* _DATA EXTRACT_:
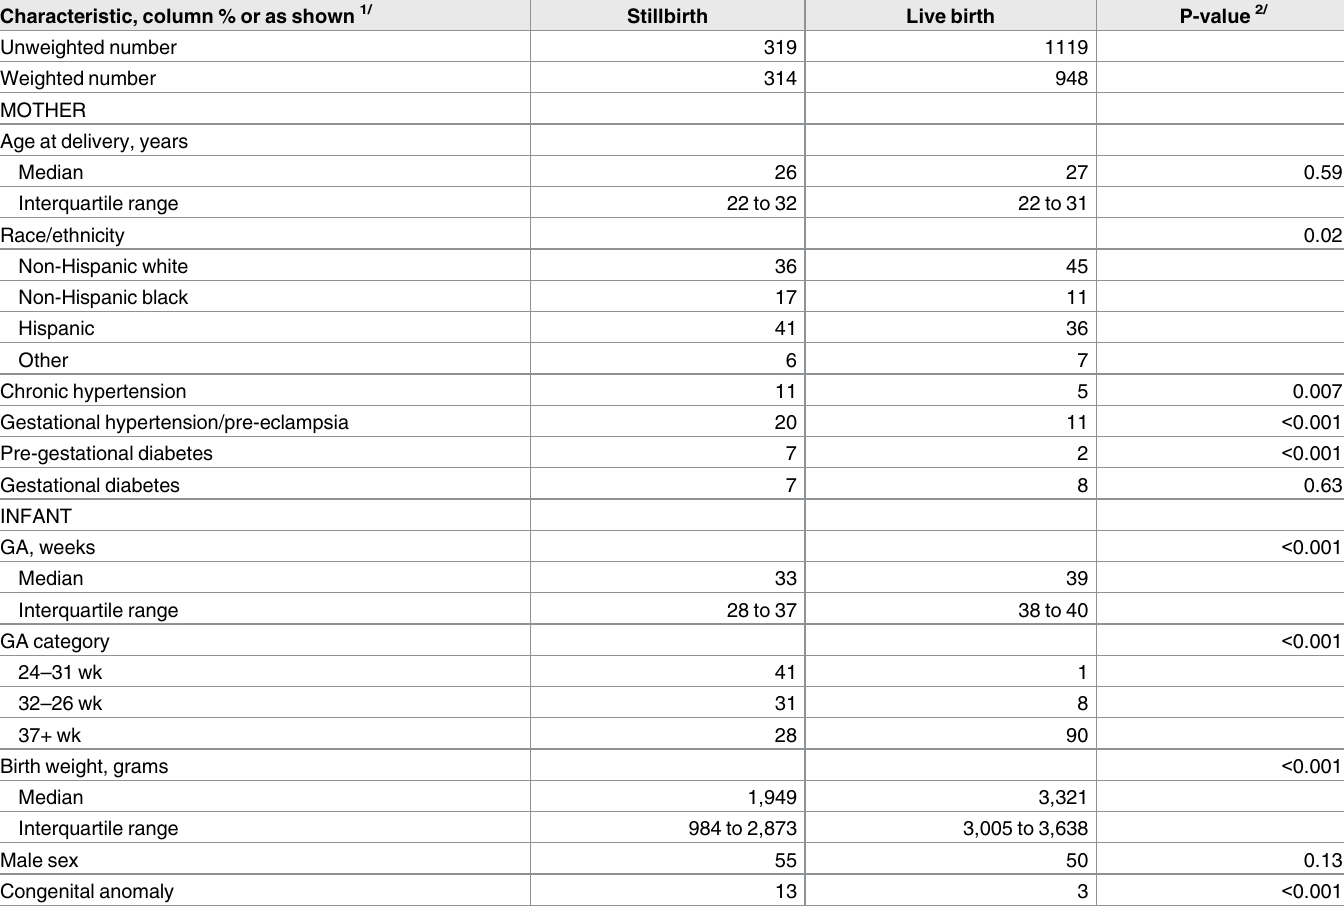
Table 2. Characteristics of singleton stillbirths and live births (cid:21) 24 weeks GA with adequate placental examination. Characteristic, column % or as shown 1/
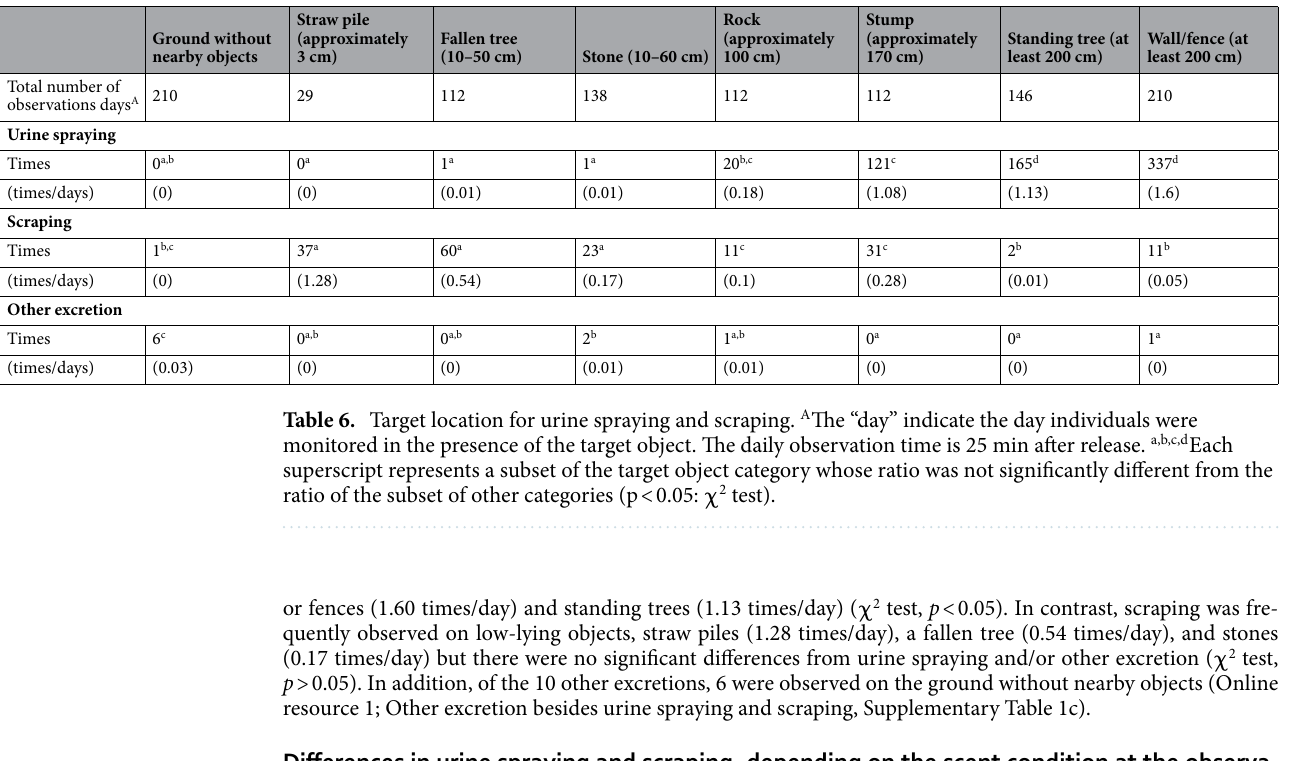
Ground without nearby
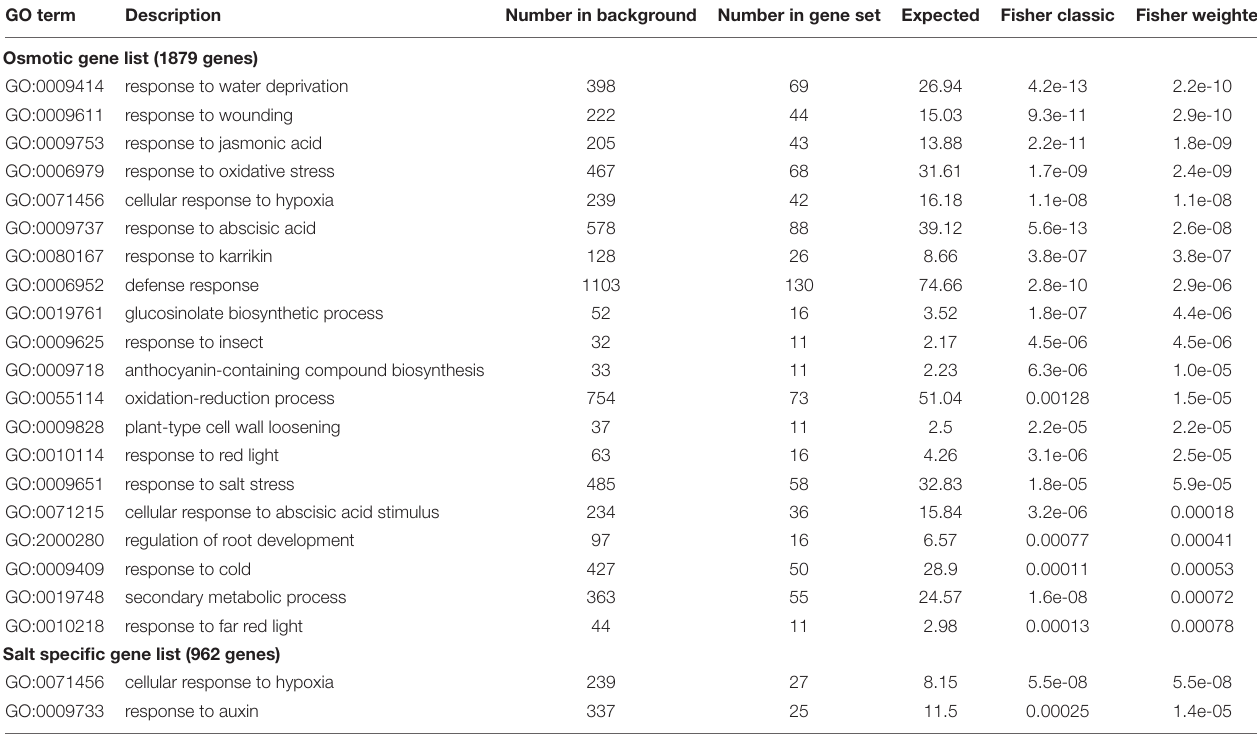
TABLE 1 | The Gene Ontology (GO) terms enriched in the osmotic and salt-specific gene lists. GO term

* _PROBLEM STATEMENT_: Repeat word for word only the lines from the line holding "Ground without nearby" to the final line of the material, both included. Don't carry over any picture.

* _COMPLETED EXERCISE_:
Ground without nearby
TABLE 1 | The Gene Ontology (GO) terms enriched in the osmotic and salt-specific gene lists. GO term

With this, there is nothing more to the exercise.